I gladly welcome PRs. I'm crazy busy with work at the moment. I don't have confidence that the WriteBatch API will help though, at least not without separating the writes to the index into a different transaction from the main data write. If you do that, then you'll run into the issue of one transaction failing while the other commits, which would leave you with dirty data.

If this were SQL server or some other database, we'd solve this by running it in a serializable transaction.

My first thought at a solution is to simply retry if a transaction conflict is hit. The index will be up to date and correct (as long as the current index data is re-pulled), but it could be incredibly slow.

Like I said, I welcome PRs, otherwise I get to it as soon as I can.

On Wed, Feb 24, 2021 at 3:38 AM James notifications@github.com wrote:

I've had this problem too. I fixed it by sending writes to a goroutine running the code below, so that only one write occurs at a time.

func (storeDatum *badgerholdStoreDatum) BatchManager() { for { func() { defer storeDatum.mutex.RUnlock() storeDatum.mutex.RLock()

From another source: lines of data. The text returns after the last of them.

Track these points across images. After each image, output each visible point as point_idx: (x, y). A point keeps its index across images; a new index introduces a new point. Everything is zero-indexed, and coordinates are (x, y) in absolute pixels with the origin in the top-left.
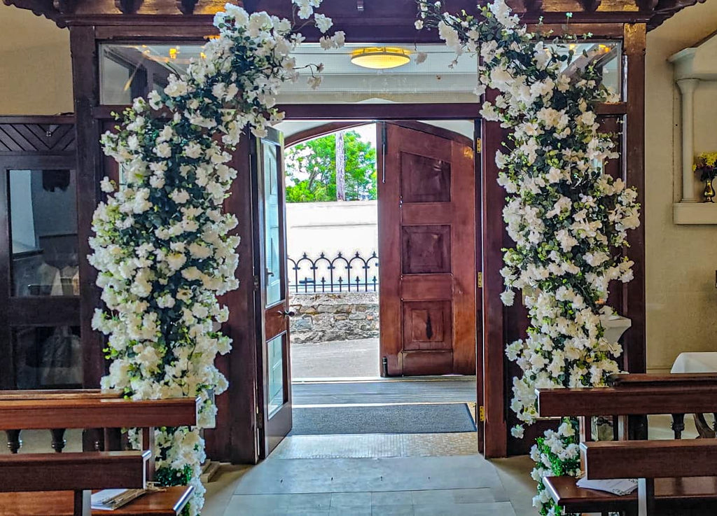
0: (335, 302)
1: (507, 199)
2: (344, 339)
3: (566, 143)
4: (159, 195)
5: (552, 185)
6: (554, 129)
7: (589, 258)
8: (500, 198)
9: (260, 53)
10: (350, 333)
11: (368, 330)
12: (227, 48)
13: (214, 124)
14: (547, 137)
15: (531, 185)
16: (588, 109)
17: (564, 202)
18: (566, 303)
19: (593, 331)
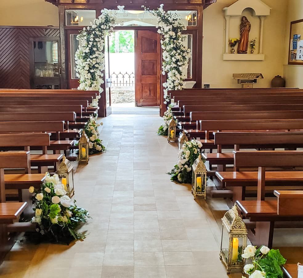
0: (118, 89)
1: (163, 51)
2: (122, 103)
3: (174, 39)
4: (90, 49)
5: (172, 48)
6: (172, 36)
7: (178, 63)
8: (162, 51)
9: (111, 19)
10: (124, 100)
11: (131, 100)
12: (104, 18)
13: (101, 33)
14: (171, 37)
15: (168, 48)
16: (180, 32)
17: (174, 51)
18: (175, 73)
19: (179, 79)
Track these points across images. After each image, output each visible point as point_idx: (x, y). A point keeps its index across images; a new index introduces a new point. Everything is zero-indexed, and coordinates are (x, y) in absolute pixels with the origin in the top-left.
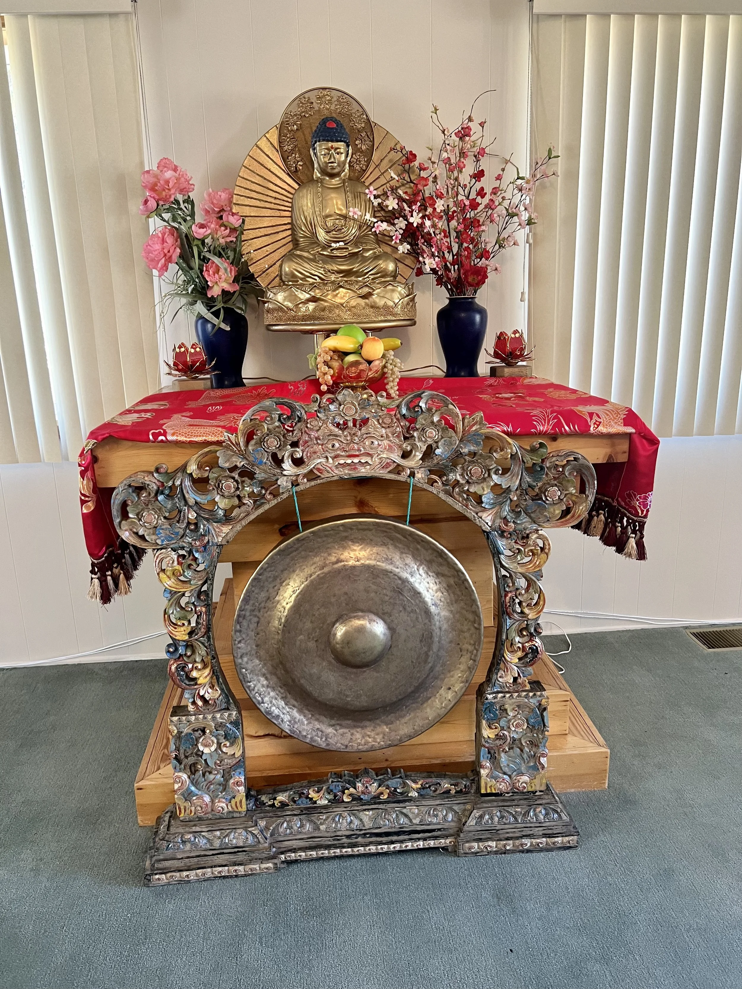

      batchDatum := <-storeDatum.BatchChan

      var err error

      if storeDatum.IsStoreClosed {
          err = ErrBadgerholdStoreClosed
      } else {
          switch batchDatum.Event {
          case badgerholdBatchEventInsert:
              err = storeDatum.Store.Insert(batchDatum.Key, batchDatum.Data)
          case badgerholdBatchEventTxInsert:
              err = storeDatum.Store.TxInsert(batchDatum.Tx, batchDatum.Key, batchDatum.Data)
          case badgerholdBatchEventUpsert:
              err = storeDatum.Store.Upsert(batchDatum.Key, batchDatum.Data)
          case badgerholdBatchEventUpdate:
              err = storeDatum.Store.Update(batchDatum.Key, batchDatum.Data)
          }
      }

      if batchDatum.ErrChan != nil {
          batchDatum.ErrChan <- err
      }
  }()

} }

I'd love the issue to be fixed properly though (using Badger's own WriteBatch API, as @aakarim https://github.com/aakarim says), because Badgerhold is an awesome little database! I'm really impressed with how effective and easy it is to use.

— You are receiving this because you were assigned. Reply to this email directly, view it on GitHub https://github.com/timshannon/badgerhold/issues/46#issuecomment-784944518, or unsubscribe https://github.com/notifications/unsubscribe-auth/AAKE2NPDXGEAN56MCM5RLV3TATCJTANCNFSM4TXQYBJQ .

-- Tim Shannon www.townsourced.com

TwiceII commented 3 years ago

Any news on this?

timshannon commented 3 years ago

This issue should be fixed with #61. Before I push to master could someone on this chain grab that branch and give it a test to make sure it resolves your issue?

Thanks

timshannon commented 2 years ago

I'm going to merge this soon. Everything looks good to me, but with so many people interested in this fix I assume I'd have at least one other party to take a look at it.

aakarim commented 2 years ago

Apologies for the lack of comms on this. We migrated away from badgerhold because we had a deadline and the performance hit was too much to bear at the time. I'll look into this on the next performance spike.